Robust policy decisions to aid mitigation and adaptation strategies therefore require further research to understand "how impacts in different sectors overlap, as overlapping impacts increase exposure, lead to interactions of impacts, and are likely to raise adaptation pressure."

Chronic water scarcity

Other papers point to significant risks that are much more likely on a business-as-usual emissions trajectory.

A study led by Jacob Schewe of Potsdam finds that "the combination of unmitigated climate change and further population growth will expose a significant fraction of the world population" to "chronic or absolute water scarcity."

About 2.7C above preindustrial temperatures:

"... will confront an additional approximate 15% of the global population with a severe decrease in water resources and will increase the number of people living under absolute water scarcity (<500m3 per capita per year) by another 40% (according to some models, more than 100%) compared with the effect of population growth alone."

The Mediterranean, the Middle East, the southern United States and southern China, for example, could see a "pronounced decrease of available water," while southern India, western China, and parts of eastern Africa could see an increase.

The study results represent the multiple-model average of 11 hydrological models produced by five different climate models. While some areas like southern India, western China and eastern Africa could see an increase of available water, others like the Mediterranean, the Middle East, the southern United States and southern China, would see a "pronounced decrease of available water" without curbs in greenhouse gas emissions.

Agricultural collapse

Water scarcity in turn will have a dramatic impact on agriculture. Another study in the PNAS collection combining climate, agricultural and hydrological models warns that freshwater shortages could double climate change's debilitation of global food crop yields.

Current agricultural models estimate that climate change will directly reduce food production from maize, soybeans, wheat and rice by as much as 43 percent by the end of the 21st century, encompassing a loss of between 400 and 2600 petacalories of food supply. But incorporating hydrological models reveals that when accounting for the decline of freshwater availability, there would be an additional loss of 600 to 2900 petacalories - potentially wiping out quantities equivalent to the total present-day food supply.

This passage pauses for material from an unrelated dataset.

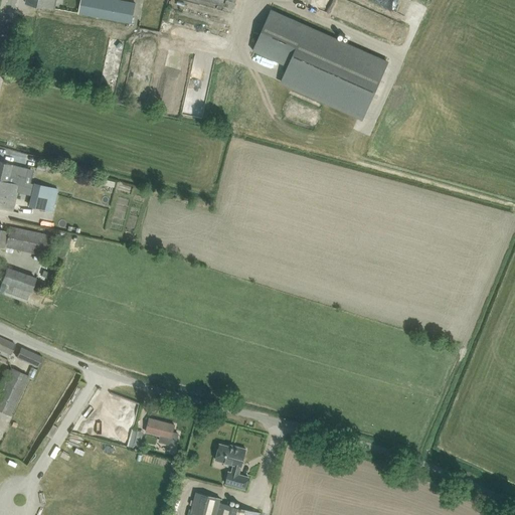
[(26,0),(26,3),(54,9),(56,0),(26,0)]
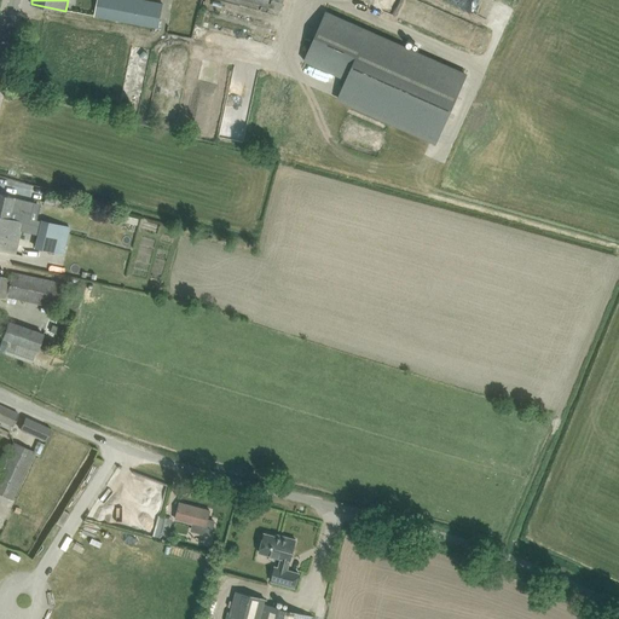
[(163,5),(139,0),(98,0),(96,16),(158,28),(163,5)]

Such devastating potential losses could, however, be ameliorated by more efficient use of available surplus freshwater. The paper recommends "increases in irrigation capacity and efficiency" to be complemented by "efforts to increase water use efficiency and soil conservation in rainfed systems as well, which have a demonstrated capacity to boost crop yields without further exploiting freshwater resources in rivers and aquifers."

Other findings of the range of studies show that increases in river flooding are expected in more than half of the areas investigated, and that the frequency of drought may increase by more than 20% in some regions.

Potsdam director Prof Hans Joachim Schellnhuber, who co-authored several papers in the PNAS special feature, said:

"There is an elephant in the room: current and future climate change impacts. But strangely, many people seem to be blind to it. Many decision makers prefer to turn a blind eye to global warming consequences, while many scientists tend to focus on very specific aspects of climate change. So we resemble the fabled blind men, who unknowingly touch different parts of the same elephant: grasping the animal's trunk, one of the men is convinced he has a snake in his hand, whilst one other mistakes the tail for a rope. To recognize the animal, they must talk to each other to properly identify the individual parts and to bring them together. This is exactly what this international project does."